## SET OF TASKS
• 1. In the forum post on the chemistry problem below, transcribe the passage from "In medicinal chemistry, we" up to and including "apply in practice.".
• 2. Which algorithm does the chemistry forum post below name as one that calculates coefficients for the substituents?

::: TEXT FOR ANALYSIS :::

# A chemistry problem - here?!

• Jan 21st 2011, 11:52 AM
lavoisier
A chemistry problem - here?!
Hi everybody,
I'm new to this forum, and I'm not a mathematician, so please be patient with me. I'm not even sure this is the right subforum, to be honest.
There is a statistical problem I'm trying to solve, which originates in medicinal chemistry. Apologies for the lengthy description below.

Imagine that you have a generic molecule made of a core structure to which are attached 3 substituents, which we can call R1, R2 and R3.
R1, R2 and R3 can vary within given, finite sets, each specific for its R. So R1 can take the values {R_1,1 , R_1,2 , ..., R_1,n} ; similarly for R2 (1 to p) and R3 (1 to q).
If you define what R1, R2 and R3 are, you define an individual molecule.

By varying these 3 R's, we made a certain number of molecules (note: not the whole set of n*p*q possible molecules), and for each molecule we measured a physical property P (e.g. solubility in water).

In medicinal chemistry, we can make the assumption that the value of P is influenced by the identity of R1, R2 and R3. There are indeed some algorithms (e.g. Free-Wilson) that calculate coefficients for the various R_i,j in order to quantify their impact on P.
The problem is that these methods are computationally very heavy and not easily accessible to non-expert users (like myself).

So I thought a statistic-probabilistic approach could be easier to apply in practice.

Let's say that we can fix a threshold P0 such that molecules with P>=P0 are considered 'good' and those with P<P0 'bad'.

So I have a table with 4 columns: R1, R2, R3 and Good/Bad, and for each R_i,j I can simply count how many times it occurs in absolute, how many times it occurs together with P being good, etc.

What I'm trying to do is to use those counts to generate a meaningful 'score' S_i,j for each of the R_i,j substituents, such that the value of S_i,j quantifies how good (when positive) or how bad (when negative) each R_i,j is. This would help me rank the various R_i,j and decide what molecules to make next.

If you could please point me to the right method/theoretical field that can help me tackle this problem, it would be great.

In the meantime I'll tell you what I attempted so far.

I started with simple Bayesian approach, i.e. I calculated p(good|R_i,j) and subtracted the background p(good) from it. The result was already interesting, but the problem was that I didn't know how to account for the fact that some R_i,j are more represented than others.
For instance, an R_i,j resulting in 3 good outcomes out of 6 molecules containing it will have a p(good|R_i,j)=0.5, but so will an R_i,j with 30 good out of 60.
So one question would be how to account for the significance of the probability I calculate, in such a way that it is incorporated into the score itself, i.e. not as a separate value.
I tried the chi-squared, but I'm not sure if it's applicable in this case, and how I should then incorporate it into the score.

Then I read something about 'association rule learning' and 'data mining', and I found similar concepts to the ones in Bayesian analysis above, but with additional function definitions, such as 'confidence', 'lift', 'leverage'...
I didn't really get what each of these meant in practice; perhaps the one I need is already there, but if so I can't see exactly which one.

So this is where I got stuck. Another very important aspect I'm not sure the above analysis could detect is what we call 'synthetic bias'.
For instance, it can happen that most of the molecules containing R_2,1 will also contain R_1,1, because it was easier for us to make these than put R_2,1 in molecules with R_1,j where j is not 1.
However, this means that if R_1,1 is particularly bad for P, R_1,1 will have a low p(good|R_1,1), but so will R_2,1, simply because there will be very few or no molecules where R_2,1 appears independently from R_1,1. But note that there will most likely be molecules that contain R_1,1 and not R_2,1.
So the other question is whether the score I calculate will be able to discriminate between groups that really are bad for P and those that are only looking bad by bias.

::: SUPPLIED RECORDS :::

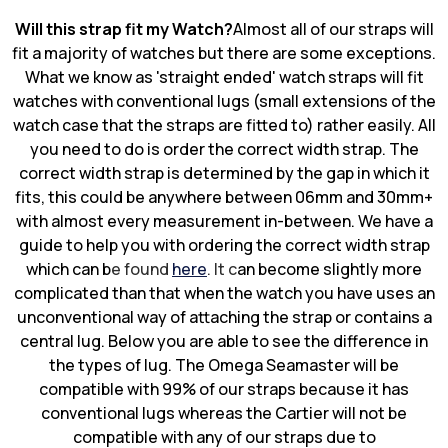
Will this strap fit my Watch?
Almost all of our straps will
fit a majority of watches but there are some exceptions.
What we know as 'straight ended' watch straps will fit
watches with conventional lugs (small extensions of the
watch case that the straps are fitted to) rather easily. All
you need to do is order the correct width strap. The
correct width strap is determined by the gap in which it
fits, this could be anywhere between 06mm and 30mm+
with almost every measurement in-between. We have a
guide to help you with ordering the correct width strap
which can b
e found
here
. It c
an become slightly more
complicated than that when the watch you have uses an
unconventional way of attaching the strap or contains a
central lug. Below you are able to see the difference in
the types of lug. The Omega Seamaster will be
compatible with 99% of our straps because it has
conventional lugs whereas the Cartier will not be
compatible with any of our straps due to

:::

## RESULTS IN ORDER
• 1.
In medicinal chemistry, we can make the assumption that the value of P is influenced by the identity of R1, R2 and R3. There are indeed some algorithms (e.g. Free-Wilson) that calculate coefficients for the various R_i,j in order to quantify their impact on P.
The problem is that these methods are computationally very heavy and not easily accessible to non-expert users (like myself).

So I thought a statistic-probabilistic approach could be easier to apply in practice.

• 2. Free-Wilson